Testo estratto:
== == ==
13 giugno 2017 | 15:47

“Siamo parzialmente sorpresi dall’esito dell’asta per i diritti del calcio in tv”, dice l’ad del Milan, Fassone. Il canale della Lega Calcio? Una possibilità reale. Il sistema è narcotizzato dal fatto che Infront garantisce alla lega di Serie A un reddito minimo di un miliardo l’anno

“Sorpresi dall’esito dell’asta sui diritti tv? Sorpresi parzialmente, perche’ nell’ultima assemblea in cui avevamo approvato il bando c’e’ stato molto dibattito sul momento e sull’opportunita’”. Cosi’ Marco Fassone, AD del Milan, intervenuto a Mix24 su Radio 24 in merito ai diritti tv. A Minoli che insiste chiedendo se erano previste delle difficolta’ Fassone risponde: “Non tutti la prevedevano ma che ci fosse qualche incognita dietro questo bando non e’ stato cosi sorprendente”.
== == ==
Voci di dati salvate
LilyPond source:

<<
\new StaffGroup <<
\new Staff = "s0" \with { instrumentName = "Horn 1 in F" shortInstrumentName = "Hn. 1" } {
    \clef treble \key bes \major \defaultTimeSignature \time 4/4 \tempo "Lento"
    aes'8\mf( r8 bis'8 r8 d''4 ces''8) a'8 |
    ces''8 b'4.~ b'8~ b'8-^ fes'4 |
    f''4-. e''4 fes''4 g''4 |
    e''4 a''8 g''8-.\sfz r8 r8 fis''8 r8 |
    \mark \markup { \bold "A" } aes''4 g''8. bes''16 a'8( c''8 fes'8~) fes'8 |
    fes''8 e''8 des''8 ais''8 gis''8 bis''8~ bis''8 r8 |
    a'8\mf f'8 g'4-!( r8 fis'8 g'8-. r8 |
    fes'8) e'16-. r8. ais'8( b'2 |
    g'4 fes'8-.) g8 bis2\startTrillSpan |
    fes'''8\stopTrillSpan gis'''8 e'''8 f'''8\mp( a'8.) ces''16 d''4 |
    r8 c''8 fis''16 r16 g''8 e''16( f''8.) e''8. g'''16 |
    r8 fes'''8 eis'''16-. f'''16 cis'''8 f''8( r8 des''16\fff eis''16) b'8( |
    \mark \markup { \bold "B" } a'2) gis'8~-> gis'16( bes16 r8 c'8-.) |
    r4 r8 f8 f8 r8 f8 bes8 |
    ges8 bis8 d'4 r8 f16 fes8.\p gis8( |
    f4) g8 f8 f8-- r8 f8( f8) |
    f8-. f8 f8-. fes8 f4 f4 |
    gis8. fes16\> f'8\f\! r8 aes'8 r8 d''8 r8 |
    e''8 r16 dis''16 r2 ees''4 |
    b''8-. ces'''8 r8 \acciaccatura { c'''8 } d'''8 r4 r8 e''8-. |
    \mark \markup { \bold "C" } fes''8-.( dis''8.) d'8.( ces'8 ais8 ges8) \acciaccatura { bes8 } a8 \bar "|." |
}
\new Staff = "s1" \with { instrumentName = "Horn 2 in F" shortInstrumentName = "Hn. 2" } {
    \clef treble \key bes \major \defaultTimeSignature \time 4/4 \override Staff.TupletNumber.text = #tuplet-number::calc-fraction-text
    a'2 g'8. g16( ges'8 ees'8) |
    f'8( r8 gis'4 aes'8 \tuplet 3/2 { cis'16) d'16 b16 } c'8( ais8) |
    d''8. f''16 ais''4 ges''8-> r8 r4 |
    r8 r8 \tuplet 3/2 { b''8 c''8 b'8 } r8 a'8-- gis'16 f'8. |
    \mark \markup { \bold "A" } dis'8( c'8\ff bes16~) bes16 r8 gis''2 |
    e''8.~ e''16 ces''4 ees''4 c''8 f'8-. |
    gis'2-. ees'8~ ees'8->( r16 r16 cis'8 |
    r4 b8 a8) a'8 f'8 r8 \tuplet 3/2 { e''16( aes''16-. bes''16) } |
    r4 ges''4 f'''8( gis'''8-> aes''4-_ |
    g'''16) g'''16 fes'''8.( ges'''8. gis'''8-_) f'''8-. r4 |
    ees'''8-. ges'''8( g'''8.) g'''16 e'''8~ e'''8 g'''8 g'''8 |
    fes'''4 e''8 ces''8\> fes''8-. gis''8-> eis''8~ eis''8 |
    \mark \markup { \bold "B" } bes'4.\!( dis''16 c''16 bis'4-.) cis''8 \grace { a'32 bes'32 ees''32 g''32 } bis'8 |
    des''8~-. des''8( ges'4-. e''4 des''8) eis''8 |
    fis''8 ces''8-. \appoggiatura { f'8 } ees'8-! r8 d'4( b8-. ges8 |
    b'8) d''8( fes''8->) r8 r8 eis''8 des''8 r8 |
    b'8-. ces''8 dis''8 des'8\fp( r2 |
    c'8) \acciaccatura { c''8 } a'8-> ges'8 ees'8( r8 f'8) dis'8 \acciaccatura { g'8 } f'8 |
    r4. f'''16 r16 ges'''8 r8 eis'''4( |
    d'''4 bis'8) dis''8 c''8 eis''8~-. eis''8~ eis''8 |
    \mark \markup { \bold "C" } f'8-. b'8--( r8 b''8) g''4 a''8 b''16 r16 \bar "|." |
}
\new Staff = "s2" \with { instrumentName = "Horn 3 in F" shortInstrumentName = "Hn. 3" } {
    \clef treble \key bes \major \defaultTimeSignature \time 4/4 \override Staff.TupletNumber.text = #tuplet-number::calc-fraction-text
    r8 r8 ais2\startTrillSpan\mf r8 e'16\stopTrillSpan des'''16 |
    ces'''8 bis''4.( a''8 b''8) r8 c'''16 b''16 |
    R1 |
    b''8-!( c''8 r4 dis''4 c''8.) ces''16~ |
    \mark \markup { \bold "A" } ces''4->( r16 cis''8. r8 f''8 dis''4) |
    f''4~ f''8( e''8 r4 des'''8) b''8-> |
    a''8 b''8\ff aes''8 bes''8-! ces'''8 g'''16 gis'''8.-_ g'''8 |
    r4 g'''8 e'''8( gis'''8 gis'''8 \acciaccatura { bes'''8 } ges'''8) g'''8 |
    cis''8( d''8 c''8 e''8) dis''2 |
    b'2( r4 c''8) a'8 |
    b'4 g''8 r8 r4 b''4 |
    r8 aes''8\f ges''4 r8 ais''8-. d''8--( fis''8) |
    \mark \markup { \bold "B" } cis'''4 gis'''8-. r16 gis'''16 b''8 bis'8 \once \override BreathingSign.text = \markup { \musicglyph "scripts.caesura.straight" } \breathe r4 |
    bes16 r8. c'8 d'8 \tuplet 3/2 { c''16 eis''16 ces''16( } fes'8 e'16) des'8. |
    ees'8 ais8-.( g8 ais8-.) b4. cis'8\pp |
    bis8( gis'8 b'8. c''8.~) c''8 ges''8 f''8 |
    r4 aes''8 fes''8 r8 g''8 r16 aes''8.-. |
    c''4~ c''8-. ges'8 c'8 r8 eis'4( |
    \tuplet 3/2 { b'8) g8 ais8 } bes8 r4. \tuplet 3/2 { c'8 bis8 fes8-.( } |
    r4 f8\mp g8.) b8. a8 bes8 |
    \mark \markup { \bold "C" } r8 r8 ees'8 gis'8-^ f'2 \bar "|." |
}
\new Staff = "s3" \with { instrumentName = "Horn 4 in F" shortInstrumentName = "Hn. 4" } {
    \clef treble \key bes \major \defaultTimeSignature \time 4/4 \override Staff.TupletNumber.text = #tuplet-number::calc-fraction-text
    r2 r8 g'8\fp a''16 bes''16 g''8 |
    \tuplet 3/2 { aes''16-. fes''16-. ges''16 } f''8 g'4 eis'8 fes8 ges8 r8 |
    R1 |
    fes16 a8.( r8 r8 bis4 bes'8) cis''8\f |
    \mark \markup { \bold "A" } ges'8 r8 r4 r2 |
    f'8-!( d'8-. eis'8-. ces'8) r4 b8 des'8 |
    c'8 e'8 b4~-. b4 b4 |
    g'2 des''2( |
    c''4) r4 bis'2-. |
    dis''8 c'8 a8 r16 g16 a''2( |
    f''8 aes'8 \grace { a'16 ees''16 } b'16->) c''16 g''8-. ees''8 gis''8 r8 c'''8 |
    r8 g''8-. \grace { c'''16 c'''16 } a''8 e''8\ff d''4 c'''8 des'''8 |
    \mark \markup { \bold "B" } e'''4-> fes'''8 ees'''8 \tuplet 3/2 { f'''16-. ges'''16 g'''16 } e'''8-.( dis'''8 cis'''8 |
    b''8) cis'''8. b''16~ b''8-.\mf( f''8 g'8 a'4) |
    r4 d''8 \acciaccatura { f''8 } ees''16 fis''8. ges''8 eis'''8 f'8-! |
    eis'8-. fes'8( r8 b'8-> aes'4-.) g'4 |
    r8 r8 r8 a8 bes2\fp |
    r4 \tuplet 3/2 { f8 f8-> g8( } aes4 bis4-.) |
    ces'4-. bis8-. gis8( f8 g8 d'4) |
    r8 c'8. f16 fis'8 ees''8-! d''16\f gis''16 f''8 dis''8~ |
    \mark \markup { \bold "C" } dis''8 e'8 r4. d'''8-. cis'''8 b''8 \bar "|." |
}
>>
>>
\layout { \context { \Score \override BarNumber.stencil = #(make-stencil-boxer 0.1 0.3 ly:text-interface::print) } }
== == ==
Cosa farai:
1 – Secondo il testo sui diritti tv del calcio, in quale trasmissione è intervenuto Marco Fassone?
2 – Prosegui il testo sui diritti tv del calcio a partire dalla sua ultima frase.

Esiti dei compiti:
1 – A Mix24 su Radio 24.

2 –
“Io credo che abbiamo fatto un errore, bisogna fare autocritica, il momento non era giusto. Uno dei due player, che e’ importantissimo come Mediaset, sta vivendo un suo momento interno delicato di presa di decisioni” ha proseguito Fassone. “Adesso concentriamoci sull’estero, sviluppiamolo bene, diamo tempo agli italiani di assestarsi, e quando tra un paio di mesi la situazione sara’ piu’ chiara credo che potremo proporci con una modalita’ piu’ appetibile. Mediazione o scontro? Io non credo che ci sia la logica dello scontro con le tv. Le tv hanno bisogno del calcio e il calcio ha bisogno delle TV. Io penso che il calcio rimanga una killer application, che le tv a pagamento, nello specifico Sky e Mediaset Premium, senza il calcio sarebbero in grande difficolta’”.

E sul canale della Lega Calcio, aggiunge:”Io la vedo come un possibilita’ reale, lo dovrebbe essere, ne discutemmo gia’ in occasione dei bandi passati. Siamo un po’ tutti narcotizzati in Serie A dal fatto che il tanto vituperato accordo con Infront garantisce alla lega di seria A un reddito minimo di un miliardo l’anno”.